Was tischen Sie üblicherweise auf, wenn jemand sich bei Ihnen privat daheim zum Essen anmeldet?
Wenn ich Besuch bekomme, koche ich meine Herzensküche. Und das wären dann auf jeden Fall Pasta oder Dinge, die ich liebe, die 100 Prozent aus meinem kulinarischen Gedankengut kommen. Wenn Sie mit Liebe und Seele kochen, schmeckt es immer am besten.
Frank Rosin kam 1966 im nordrhein-westfälischen Dorsten zur Welt, sein Vater war Großhändler für Gastronomiebedarf, seine Mutter hatte eine Imbissbude.
Er absolvierte eine Kochlehre in Gelsenkirchen, arbeitete unter anderem als Koch auf einem Luxus-Segelschiff und eröffnete 1991 das Gourmetrestaurant „Rosin“, das einen Stern im Gastroführer „Guide Michelin“ hat.
Schon früh trat Rosin im Fernsehen als Koch auf, unter anderem in der ZDF-Sendung „Topfgeldjäger“. Mit seiner Coachingsendung „Rosins Restaurants“ hat er sich einen Ruf als harter Hund erworben, außerdem ist Rosin Juror in „The Taste“.
Der Sternekoch hat drei Kinder und ist geschieden, er lebt in seiner Heimatstadt Dorsten.
Was würden Sie zubereiten, wenn Sie einen anderen Profikoch-Kollegen mit einem Gericht so richtig beeindrucken wollten? Kann man Profis überhaupt mit etwas beeindrucken?
Doch, Profis haben zwar einen professionellen Ansatz beim Blick aufs Kochen, aber auch einen Seelen-Ansatz, und da sind sie alle gleich: Mit der Mutterküche und der Großmutterküche kann man jeden beeindrucken, und ich würde es mit Königsberger Klopsen machen.
Aber die sind doch gar nicht so schwer in der Zubereitung?
Aber zu allem gehört ein Rezept und ein gelebtes Wissen, wie es zu schmecken hat. Ich versuche immer noch herauszufinden, wie meine Großmutter Königsberger Klopse gemacht hat, aber den Geschmack kriege ich einfach nicht hin. Sie hat es mit so wenig gemacht, denn damals hatte man ja nix. Aber sie hat Seele und Liebe reingesteckt, und das hat es ausgemacht.
Wie unterscheidet sich das Kochen vor der Kamera vom Kochen im Restaurant oder daheim?
Es unterscheidet sich überhaupt nicht.

© Weber/Seven.One
Frank Rosin, Jana Ina Zarrella und Alexander Herrmann sorgen nicht nur für Geschmack, sondern auch für gute Unterhaltung.

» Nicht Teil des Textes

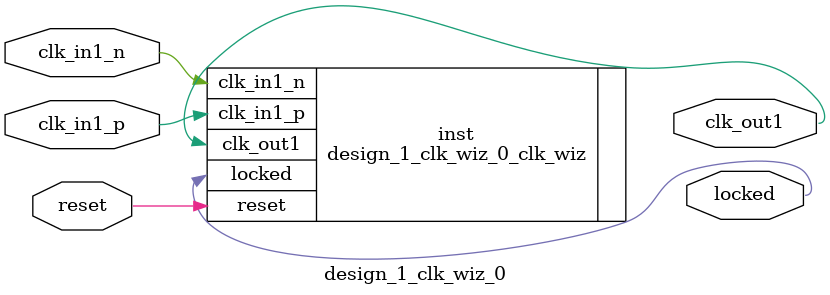
<source format=v>


`timescale 1ps/1ps

(* CORE_GENERATION_INFO = "design_1_clk_wiz_0,clk_wiz_v6_0_2_0_0,{component_name=design_1_clk_wiz_0,use_phase_alignment=false,use_min_o_jitter=false,use_max_i_jitter=false,use_dyn_phase_shift=false,use_inclk_switchover=false,use_dyn_reconfig=false,enable_axi=0,feedback_source=FDBK_AUTO,PRIMITIVE=MMCM,num_out_clk=1,clkin1_period=8.000,clkin2_period=10.000,use_power_down=false,use_reset=true,use_locked=true,use_inclk_stopped=false,feedback_type=SINGLE,CLOCK_MGR_TYPE=NA,manual_override=false}" *)

module design_1_clk_wiz_0 
 (
  // Clock out ports
  output        clk_out1,
  // Status and control signals
  input         reset,
  output        locked,
 // Clock in ports
  input         clk_in1_p,
  input         clk_in1_n
 );

  design_1_clk_wiz_0_clk_wiz inst
  (
  // Clock out ports  
  .clk_out1(clk_out1),
  // Status and control signals               
  .reset(reset), 
  .locked(locked),
 // Clock in ports
  .clk_in1_p(clk_in1_p),
  .clk_in1_n(clk_in1_n)
  );

endmodule

</source>
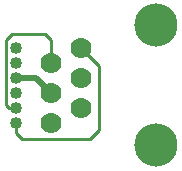
<source format=gbr>
G04 start of page 2 for group 0 idx 0 *
G04 Title: (unknown), component *
G04 Creator: pcb 20110918 *
G04 CreationDate: Mon 25 Mar 2013 03:10:27 AM GMT UTC *
G04 For: railfan *
G04 Format: Gerber/RS-274X *
G04 PCB-Dimensions: 65000 63000 *
G04 PCB-Coordinate-Origin: lower left *
%MOIN*%
%FSLAX25Y25*%
%LNTOP*%
%ADD18C,0.1280*%
%ADD17C,0.0350*%
%ADD16C,0.0240*%
%ADD15C,0.1440*%
%ADD14C,0.0700*%
%ADD13C,0.0400*%
%ADD12C,0.0200*%
%ADD11C,0.0100*%
G54D11*X3000Y46500D02*X5000Y48500D01*
X16000D01*
G54D12*X6500Y34000D02*X13000D01*
X18000Y29000D01*
G54D11*X6500Y24000D02*X4000D01*
X3000Y25000D01*
Y46500D01*
X18000D02*Y39000D01*
X16000Y48500D02*X18000Y46500D01*
X6500Y19000D02*Y15500D01*
X8500Y13500D01*
X31000D01*
X34000Y16500D01*
Y38000D01*
X28000Y44000D01*
G54D13*X6500Y29000D03*
Y24000D03*
Y19000D03*
G54D14*X18000D03*
G54D13*X6500Y44000D03*
Y39000D03*
Y34000D03*
G54D14*X28000Y24000D03*
G54D15*X53000Y11500D03*
G54D14*X18000Y29000D03*
X28000Y34000D03*
Y44000D03*
G54D15*X53000Y51500D03*
G54D14*X18000Y39000D03*
G54D16*G54D17*G54D16*G54D17*G54D18*G54D17*G54D18*G54D17*M02*

</source>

Die Hitze der Scheinwerfer und Fettschwaden beim Frittieren, die sich auf der Kameralinse absetzen, macht das gar nichts aus?
Wissen Sie, man gibt in einer Kochsendung Tipps und Tricks, versucht die Menschen wie in einem Kochkurs beratend und authentisch zu animieren. Es geht um die Message, ums Wesentliche. Ein Kochrezept ist immer auch eine Anleitung, die Kreativität, den eigenen Geschmack in Wallung zu bringen und seine eigene Idee zu kreieren. Eine Rezeptur sollte dazu anregen, sich selbst in etwas zu verlieren und das daraus zu machen, was einem für sich am besten gefällt.
Die Gastronomie in Deutschland ist in der Krise, jeder zehnte Betrieb gab 2023 auf. Warum ist das so?
Ich kann diese Zahlen nicht kommentieren, weil ich diese Statistiken nicht kenne. Aber wenn das wirklich so ist, dann hat das auch mit der Unfähigkeit vieler Gastronomen zu tun, richtig zu kalkulieren, wir erleben das in meiner Sendung „Rosins Restaurants“ regelmäßig. Die schreiben einfach die Preise von der Konkurrenz ab und verlangen zehn Euro für eine Pizza, weil das andere Restaurant das auch macht. (wil)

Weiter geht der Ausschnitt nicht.